### TASK OBJECTIVE:
The listing below holds a line with "alta resolución que" and a later line with "Si alguna vez". Write out those two lines and every line between them, exactly, and nothing else.

### DATA FOR THIS TASK:
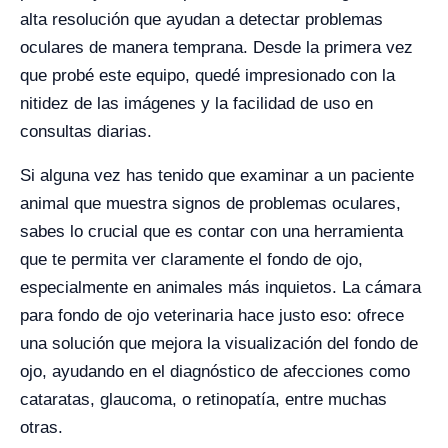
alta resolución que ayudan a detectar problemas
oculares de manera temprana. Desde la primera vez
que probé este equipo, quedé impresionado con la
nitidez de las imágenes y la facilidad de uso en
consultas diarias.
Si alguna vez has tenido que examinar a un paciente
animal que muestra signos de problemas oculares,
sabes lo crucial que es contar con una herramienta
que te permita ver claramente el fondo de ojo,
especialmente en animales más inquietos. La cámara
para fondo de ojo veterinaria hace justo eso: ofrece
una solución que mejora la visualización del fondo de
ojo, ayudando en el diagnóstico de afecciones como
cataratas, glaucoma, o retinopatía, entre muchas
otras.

--

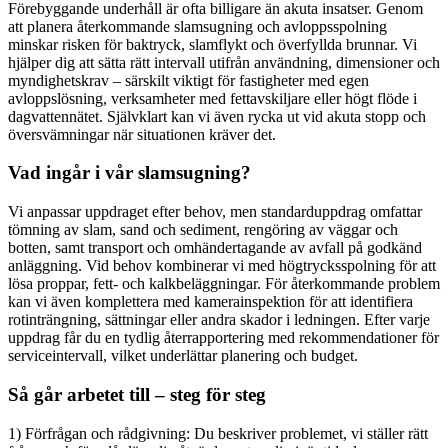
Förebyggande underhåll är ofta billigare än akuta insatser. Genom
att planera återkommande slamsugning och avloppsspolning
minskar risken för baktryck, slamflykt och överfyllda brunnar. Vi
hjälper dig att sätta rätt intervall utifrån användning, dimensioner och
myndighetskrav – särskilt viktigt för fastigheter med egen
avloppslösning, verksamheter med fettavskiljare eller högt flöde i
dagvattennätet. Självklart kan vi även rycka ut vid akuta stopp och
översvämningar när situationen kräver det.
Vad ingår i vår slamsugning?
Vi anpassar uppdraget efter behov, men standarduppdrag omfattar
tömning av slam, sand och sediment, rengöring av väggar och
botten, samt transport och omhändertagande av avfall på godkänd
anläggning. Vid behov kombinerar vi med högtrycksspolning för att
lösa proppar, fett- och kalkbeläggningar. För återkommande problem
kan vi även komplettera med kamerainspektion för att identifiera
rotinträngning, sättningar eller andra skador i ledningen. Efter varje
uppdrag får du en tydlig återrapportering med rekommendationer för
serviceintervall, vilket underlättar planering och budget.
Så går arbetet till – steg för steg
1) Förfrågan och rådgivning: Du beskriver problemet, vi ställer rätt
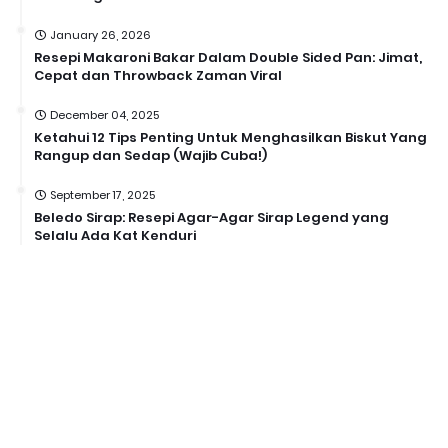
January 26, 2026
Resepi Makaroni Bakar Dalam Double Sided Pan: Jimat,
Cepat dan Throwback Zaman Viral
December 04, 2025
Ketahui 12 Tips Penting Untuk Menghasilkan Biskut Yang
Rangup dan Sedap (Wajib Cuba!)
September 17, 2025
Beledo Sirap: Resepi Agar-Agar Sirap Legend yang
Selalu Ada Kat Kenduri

...

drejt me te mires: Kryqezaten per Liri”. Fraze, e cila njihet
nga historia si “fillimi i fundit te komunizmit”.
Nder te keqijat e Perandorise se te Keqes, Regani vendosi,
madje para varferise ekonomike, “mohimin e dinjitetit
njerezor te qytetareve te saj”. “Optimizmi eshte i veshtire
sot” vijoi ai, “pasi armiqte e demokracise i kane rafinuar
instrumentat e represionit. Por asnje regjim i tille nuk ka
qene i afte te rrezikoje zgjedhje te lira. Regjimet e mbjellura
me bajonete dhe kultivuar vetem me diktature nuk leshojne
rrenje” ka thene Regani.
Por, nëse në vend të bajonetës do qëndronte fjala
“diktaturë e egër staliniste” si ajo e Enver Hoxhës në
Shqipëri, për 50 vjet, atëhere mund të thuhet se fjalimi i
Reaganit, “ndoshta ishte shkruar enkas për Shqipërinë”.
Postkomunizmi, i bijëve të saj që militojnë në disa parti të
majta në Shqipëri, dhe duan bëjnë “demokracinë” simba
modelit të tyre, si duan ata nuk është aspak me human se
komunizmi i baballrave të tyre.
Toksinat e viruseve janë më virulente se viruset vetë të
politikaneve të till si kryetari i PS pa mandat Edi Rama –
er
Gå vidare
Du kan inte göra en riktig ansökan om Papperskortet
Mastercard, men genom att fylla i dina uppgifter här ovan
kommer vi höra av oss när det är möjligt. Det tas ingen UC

### EXERCISE RESULT:
alta resolución que ayudan a detectar problemas
oculares de manera temprana. Desde la primera vez
que probé este equipo, quedé impresionado con la
nitidez de las imágenes y la facilidad de uso en
consultas diarias.
Si alguna vez has tenido que examinar a un paciente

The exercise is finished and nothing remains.